So far as wasted costs associated with 14 subpoenae were concerned, the husband’s evidence on this issue was found in paragraph 33 of the husband’s affidavit made 15 September 2022. It seems that on 8 August 2017 a case management conference was conducted before a registrar during which the registrar extended the time for the wife to file submissions until 29 August 2017 and then on 14 December 2017, the registrar struck out all subpoeneae issued by the wife.
The husband offered no evidence of the reasoning behind the registrar making orders striking out the subpoeneae. It was not said whether the order striking out the subpoeneae was for formal defects, breadth, inability to serve, want of apparent relevance or some other reason. In the absence of evidence by the husband on those issues I am left wholly uninfromed about why the subpoenae were stuck out. It would not be proper for me to guess. The state of the husband’s evidence on point leaves me in precisely that situation. I am not willing to entertain costs consequences in the face of such imprecise evidence.
In my view, none of the bases urged by or on behalf of the husband in support of his costs application against the wife succeeded.

==========

Exercise instructions: Reproduce word for word the part of the costs ruling starting at "The husband offered" and ending at "such imprecise evidence.".

==========

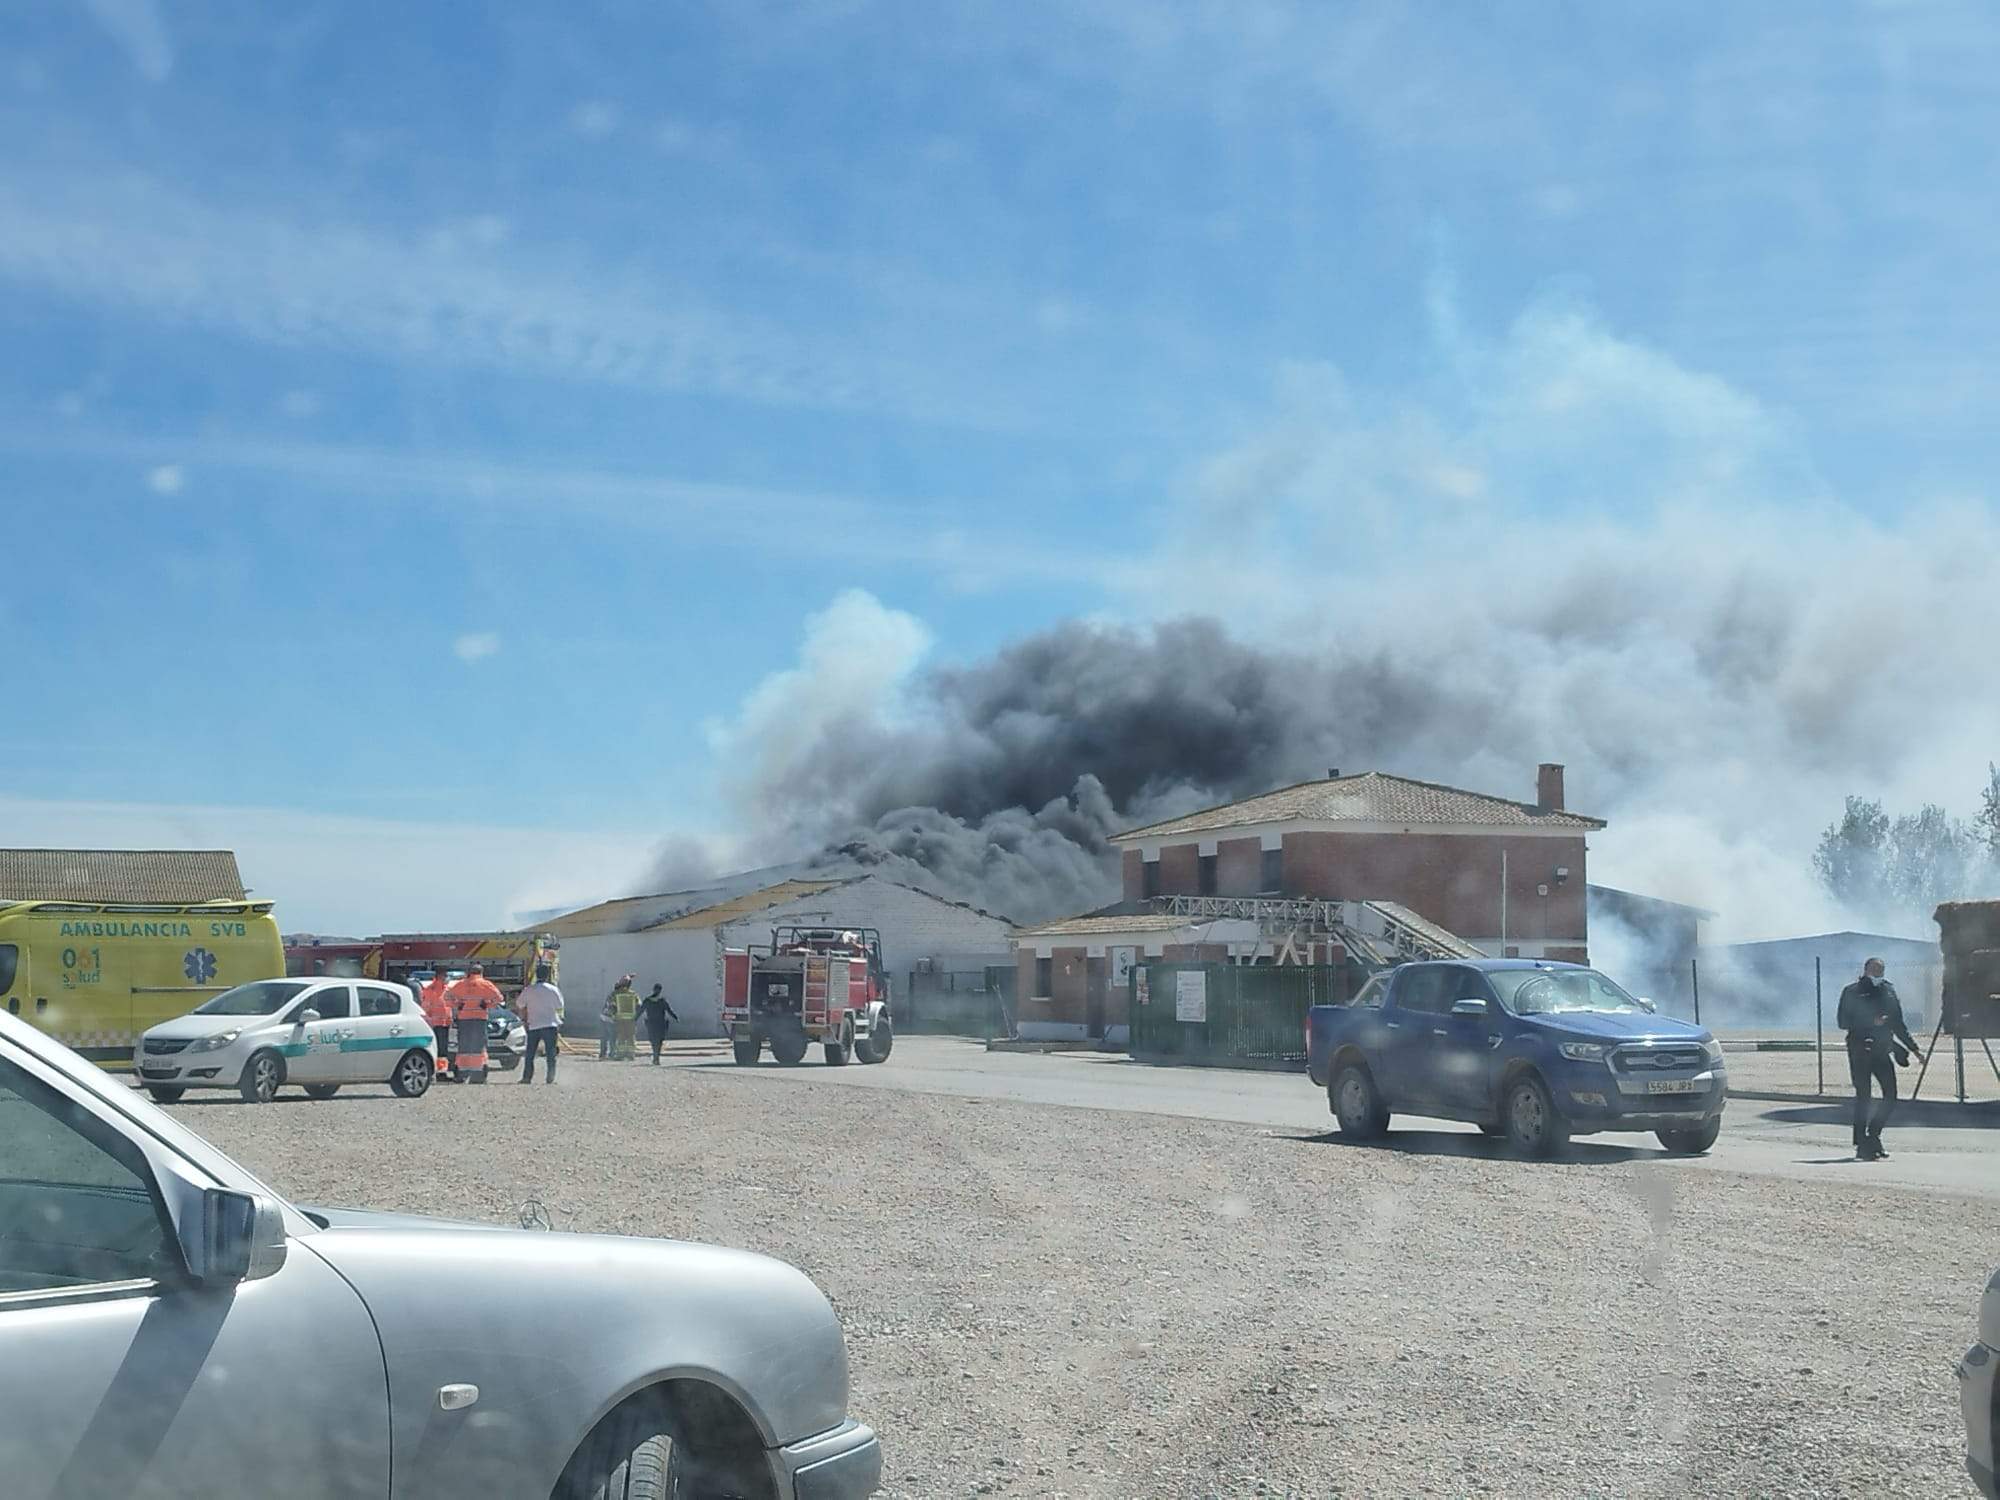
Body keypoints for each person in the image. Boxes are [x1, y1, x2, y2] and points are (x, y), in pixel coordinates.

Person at [1836, 956, 1922, 1161]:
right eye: (1875, 968)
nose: (1878, 972)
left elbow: (1898, 1024)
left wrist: (1914, 1048)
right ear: (1866, 969)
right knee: (1863, 1097)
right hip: (1860, 1049)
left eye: (1881, 969)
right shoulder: (1852, 991)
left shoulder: (1888, 990)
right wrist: (1870, 1021)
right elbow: (1842, 1022)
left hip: (1882, 1050)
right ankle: (1861, 1143)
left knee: (1890, 1095)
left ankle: (1873, 1135)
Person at [445, 963, 503, 1084]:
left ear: (469, 973)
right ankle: (478, 1074)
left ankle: (462, 1073)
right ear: (481, 973)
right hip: (479, 1019)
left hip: (464, 1019)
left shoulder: (461, 984)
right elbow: (499, 998)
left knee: (464, 1046)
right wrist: (487, 1004)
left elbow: (446, 997)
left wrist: (458, 1005)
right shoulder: (485, 984)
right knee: (478, 1046)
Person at [515, 963, 564, 1085]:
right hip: (550, 1024)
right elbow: (560, 1005)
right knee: (551, 1053)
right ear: (547, 976)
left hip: (534, 1025)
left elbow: (519, 1003)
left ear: (536, 975)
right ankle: (550, 1078)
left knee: (530, 1053)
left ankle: (527, 1078)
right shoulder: (553, 989)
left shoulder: (529, 990)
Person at [419, 970, 456, 1081]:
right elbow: (425, 1007)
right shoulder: (431, 990)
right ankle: (435, 1073)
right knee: (436, 1050)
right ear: (439, 976)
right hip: (434, 1024)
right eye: (445, 976)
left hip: (443, 1024)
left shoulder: (447, 989)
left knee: (442, 1051)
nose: (446, 978)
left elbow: (452, 1005)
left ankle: (440, 1073)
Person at [640, 982, 679, 1066]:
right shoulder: (661, 1001)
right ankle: (656, 1056)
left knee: (655, 1041)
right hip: (659, 1024)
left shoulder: (649, 1001)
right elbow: (669, 1010)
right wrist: (675, 1017)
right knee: (657, 1041)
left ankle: (656, 1056)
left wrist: (635, 1018)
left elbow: (640, 1010)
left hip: (653, 1023)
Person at [610, 975, 639, 1061]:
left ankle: (620, 1055)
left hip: (620, 1020)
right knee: (631, 1037)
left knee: (621, 1037)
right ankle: (631, 1055)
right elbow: (639, 1005)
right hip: (631, 1020)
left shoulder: (616, 994)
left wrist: (613, 1016)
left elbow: (612, 1006)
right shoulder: (633, 994)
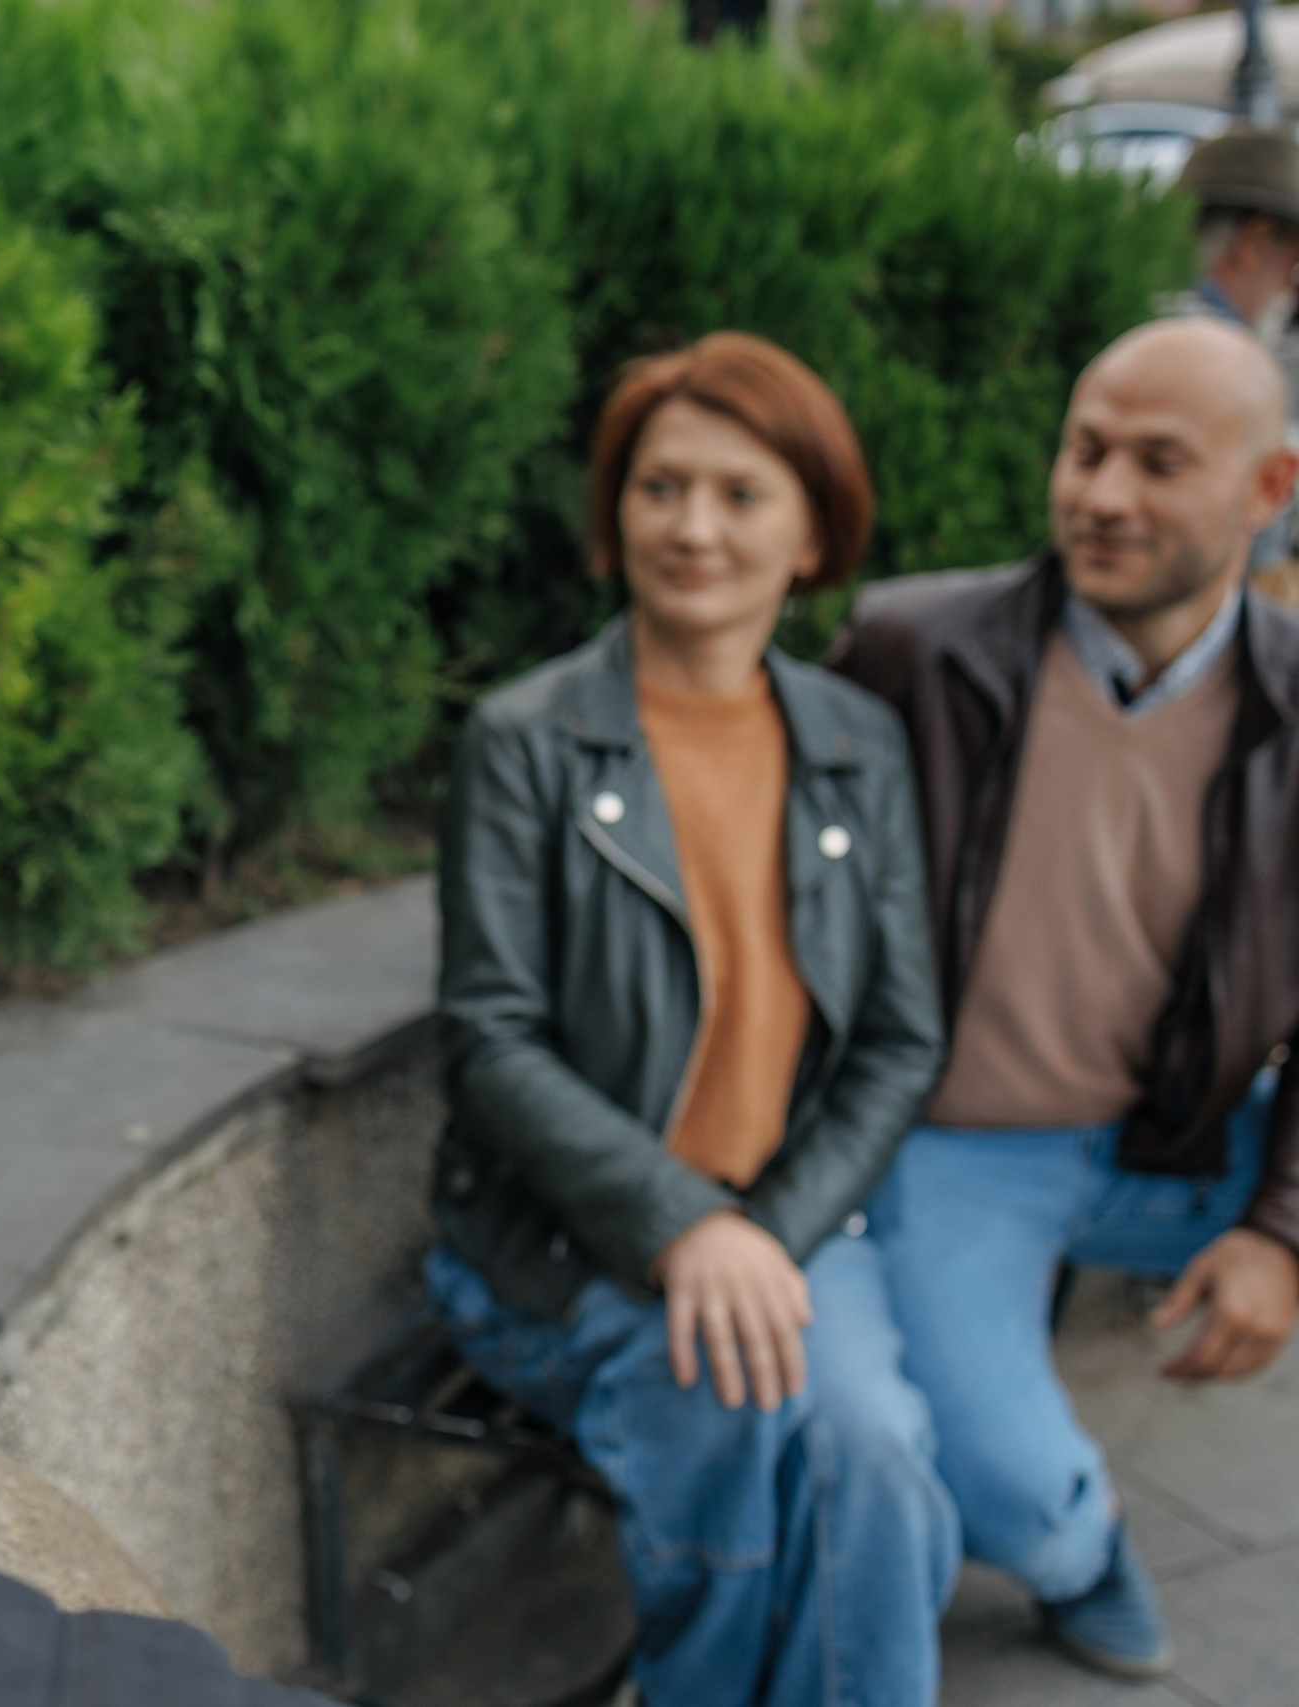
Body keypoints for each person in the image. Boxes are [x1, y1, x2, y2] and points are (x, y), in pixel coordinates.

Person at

==========

Response area:
The husband offered no evidence of the reasoning behind the registrar making orders striking out the subpoeneae. It was not said whether the order striking out the subpoeneae was for formal defects, breadth, inability to serve, want of apparent relevance or some other reason. In the absence of evidence by the husband on those issues I am left wholly uninfromed about why the subpoenae were stuck out. It would not be proper for me to guess. The state of the husband’s evidence on point leaves me in precisely that situation. I am not willing to entertain costs consequences in the face of such imprecise evidence.